Relationship between serum response factor and androgen receptor in prostate cancer.

BACKGROUND Serum response factor (SRF) is an important transcription factor in castrate-resistant prostate cancer (CRPC). Since CRPC is associated with androgen receptor (AR) hypersensitivity, we investigated the relationship between SRF and AR. MATERIALS AND METHODS Transcriptional activity was assessed by luciferase assay. Cell proliferation was measured by MTT and flow cytometry. Protein expression in patients was assessed by immunohistochemistry. RESULTS To investigate AR involvement in SRF response to androgen, AR expression was down-regulated using siRNA. This resulted in the abrogation of SRF induction post-DHT. Moreover, DHT stimulation failed to induce SRF transcriptional activity in AR-negative PC346 DCC cells, which was only restored following AR over-expression.
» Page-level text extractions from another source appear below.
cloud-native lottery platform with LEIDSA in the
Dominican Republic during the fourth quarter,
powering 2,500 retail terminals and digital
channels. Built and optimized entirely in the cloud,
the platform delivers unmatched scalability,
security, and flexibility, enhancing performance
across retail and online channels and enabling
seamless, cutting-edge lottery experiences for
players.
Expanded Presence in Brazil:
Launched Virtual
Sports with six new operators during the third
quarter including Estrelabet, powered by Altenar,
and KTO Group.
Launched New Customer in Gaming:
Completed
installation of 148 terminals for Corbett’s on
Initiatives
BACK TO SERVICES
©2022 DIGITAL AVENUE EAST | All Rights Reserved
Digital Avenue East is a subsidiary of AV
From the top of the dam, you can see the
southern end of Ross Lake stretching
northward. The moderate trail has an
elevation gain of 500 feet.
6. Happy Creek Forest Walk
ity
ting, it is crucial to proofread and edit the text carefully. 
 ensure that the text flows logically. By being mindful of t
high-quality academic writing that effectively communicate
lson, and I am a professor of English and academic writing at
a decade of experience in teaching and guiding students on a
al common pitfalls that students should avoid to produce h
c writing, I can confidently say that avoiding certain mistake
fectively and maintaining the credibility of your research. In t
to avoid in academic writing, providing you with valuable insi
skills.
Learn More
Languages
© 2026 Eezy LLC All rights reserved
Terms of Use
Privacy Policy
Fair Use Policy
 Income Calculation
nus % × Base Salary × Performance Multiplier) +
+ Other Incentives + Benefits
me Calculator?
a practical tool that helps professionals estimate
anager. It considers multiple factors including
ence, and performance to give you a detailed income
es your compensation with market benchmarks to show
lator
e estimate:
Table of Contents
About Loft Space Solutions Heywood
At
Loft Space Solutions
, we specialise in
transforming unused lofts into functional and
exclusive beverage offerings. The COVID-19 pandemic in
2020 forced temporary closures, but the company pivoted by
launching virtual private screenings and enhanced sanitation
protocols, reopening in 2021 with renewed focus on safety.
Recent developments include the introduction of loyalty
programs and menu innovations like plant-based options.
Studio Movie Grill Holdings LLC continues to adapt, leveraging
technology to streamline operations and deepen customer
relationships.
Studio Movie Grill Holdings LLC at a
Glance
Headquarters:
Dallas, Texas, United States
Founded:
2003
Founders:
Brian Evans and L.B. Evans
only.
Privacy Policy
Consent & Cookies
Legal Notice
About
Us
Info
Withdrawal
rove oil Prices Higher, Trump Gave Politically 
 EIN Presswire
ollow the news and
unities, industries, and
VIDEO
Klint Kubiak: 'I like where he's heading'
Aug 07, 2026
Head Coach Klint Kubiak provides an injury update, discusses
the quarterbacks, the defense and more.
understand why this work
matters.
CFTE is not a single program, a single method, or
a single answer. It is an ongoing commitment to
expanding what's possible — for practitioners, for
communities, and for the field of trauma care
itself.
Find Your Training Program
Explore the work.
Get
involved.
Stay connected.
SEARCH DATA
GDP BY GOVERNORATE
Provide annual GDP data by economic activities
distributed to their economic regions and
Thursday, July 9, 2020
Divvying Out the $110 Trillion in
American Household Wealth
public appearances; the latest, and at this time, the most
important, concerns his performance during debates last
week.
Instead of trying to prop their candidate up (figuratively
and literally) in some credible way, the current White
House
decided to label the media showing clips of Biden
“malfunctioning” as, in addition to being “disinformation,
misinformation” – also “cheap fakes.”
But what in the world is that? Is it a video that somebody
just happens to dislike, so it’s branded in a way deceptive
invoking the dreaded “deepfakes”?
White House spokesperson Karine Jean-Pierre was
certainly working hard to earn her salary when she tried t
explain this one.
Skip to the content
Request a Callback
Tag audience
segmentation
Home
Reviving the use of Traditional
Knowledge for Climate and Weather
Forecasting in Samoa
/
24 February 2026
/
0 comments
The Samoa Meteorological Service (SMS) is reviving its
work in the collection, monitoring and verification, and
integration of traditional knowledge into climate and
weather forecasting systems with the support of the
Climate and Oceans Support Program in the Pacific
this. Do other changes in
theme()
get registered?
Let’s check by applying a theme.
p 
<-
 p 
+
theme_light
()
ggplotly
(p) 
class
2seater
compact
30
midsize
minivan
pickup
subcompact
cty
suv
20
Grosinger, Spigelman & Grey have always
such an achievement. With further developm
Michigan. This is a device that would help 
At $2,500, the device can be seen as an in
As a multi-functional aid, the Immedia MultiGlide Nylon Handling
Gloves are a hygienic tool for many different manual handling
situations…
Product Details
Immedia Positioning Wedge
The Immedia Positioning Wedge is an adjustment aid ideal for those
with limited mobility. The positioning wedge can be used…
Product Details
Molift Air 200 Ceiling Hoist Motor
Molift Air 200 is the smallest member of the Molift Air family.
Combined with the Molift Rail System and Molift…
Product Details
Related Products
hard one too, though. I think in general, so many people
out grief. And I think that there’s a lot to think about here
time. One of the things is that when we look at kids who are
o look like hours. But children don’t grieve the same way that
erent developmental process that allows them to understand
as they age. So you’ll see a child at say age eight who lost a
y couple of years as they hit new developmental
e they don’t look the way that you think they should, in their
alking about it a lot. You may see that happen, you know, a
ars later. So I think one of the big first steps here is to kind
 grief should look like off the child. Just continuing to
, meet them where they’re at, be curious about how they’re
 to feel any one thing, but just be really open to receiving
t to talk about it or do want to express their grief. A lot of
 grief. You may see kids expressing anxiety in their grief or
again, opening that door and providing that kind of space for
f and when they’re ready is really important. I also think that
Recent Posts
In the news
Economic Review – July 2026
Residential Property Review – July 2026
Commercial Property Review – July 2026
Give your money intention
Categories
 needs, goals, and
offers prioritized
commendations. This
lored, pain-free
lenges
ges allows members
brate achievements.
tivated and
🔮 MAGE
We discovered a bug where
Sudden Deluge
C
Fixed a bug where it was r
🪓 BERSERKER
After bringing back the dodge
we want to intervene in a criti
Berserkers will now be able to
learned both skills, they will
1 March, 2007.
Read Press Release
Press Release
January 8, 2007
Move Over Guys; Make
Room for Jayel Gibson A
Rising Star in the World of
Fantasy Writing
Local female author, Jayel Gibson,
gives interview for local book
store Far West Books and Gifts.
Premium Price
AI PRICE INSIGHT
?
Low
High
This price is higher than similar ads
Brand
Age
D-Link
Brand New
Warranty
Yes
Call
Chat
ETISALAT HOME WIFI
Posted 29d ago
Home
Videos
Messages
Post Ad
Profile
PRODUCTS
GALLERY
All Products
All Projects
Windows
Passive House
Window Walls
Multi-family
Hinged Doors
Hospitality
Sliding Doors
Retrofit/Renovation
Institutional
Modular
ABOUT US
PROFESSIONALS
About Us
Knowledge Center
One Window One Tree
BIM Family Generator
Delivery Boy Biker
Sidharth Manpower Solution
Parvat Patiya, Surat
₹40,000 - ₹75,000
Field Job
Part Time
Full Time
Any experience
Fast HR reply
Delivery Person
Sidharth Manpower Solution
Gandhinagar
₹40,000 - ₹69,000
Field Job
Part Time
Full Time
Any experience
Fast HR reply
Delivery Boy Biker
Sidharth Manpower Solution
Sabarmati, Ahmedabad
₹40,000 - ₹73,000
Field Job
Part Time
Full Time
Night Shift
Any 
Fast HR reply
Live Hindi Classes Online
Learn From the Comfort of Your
Next, SRF expression was down-regulated by siRNA, resulting in AR increased transcriptional activity in castrate-resistant LNCaP Abl cells but not in the parental LNCaP. This negative feedback loop in the resistant cells was confirmed by immunohistochemistry which showed a negative correlation between AR and SRF expression in CRPC bone metastases and a positive correlation in androgen-naïve prostatectomies. Cell proliferation was next assessed following SRF inhibition, demonstrating that SRF inhibition is more effective than AR inhibition in castrate-resistant cells. CONCLUSION Our data support SRF as a promising therapeutic target in combination with current treatments.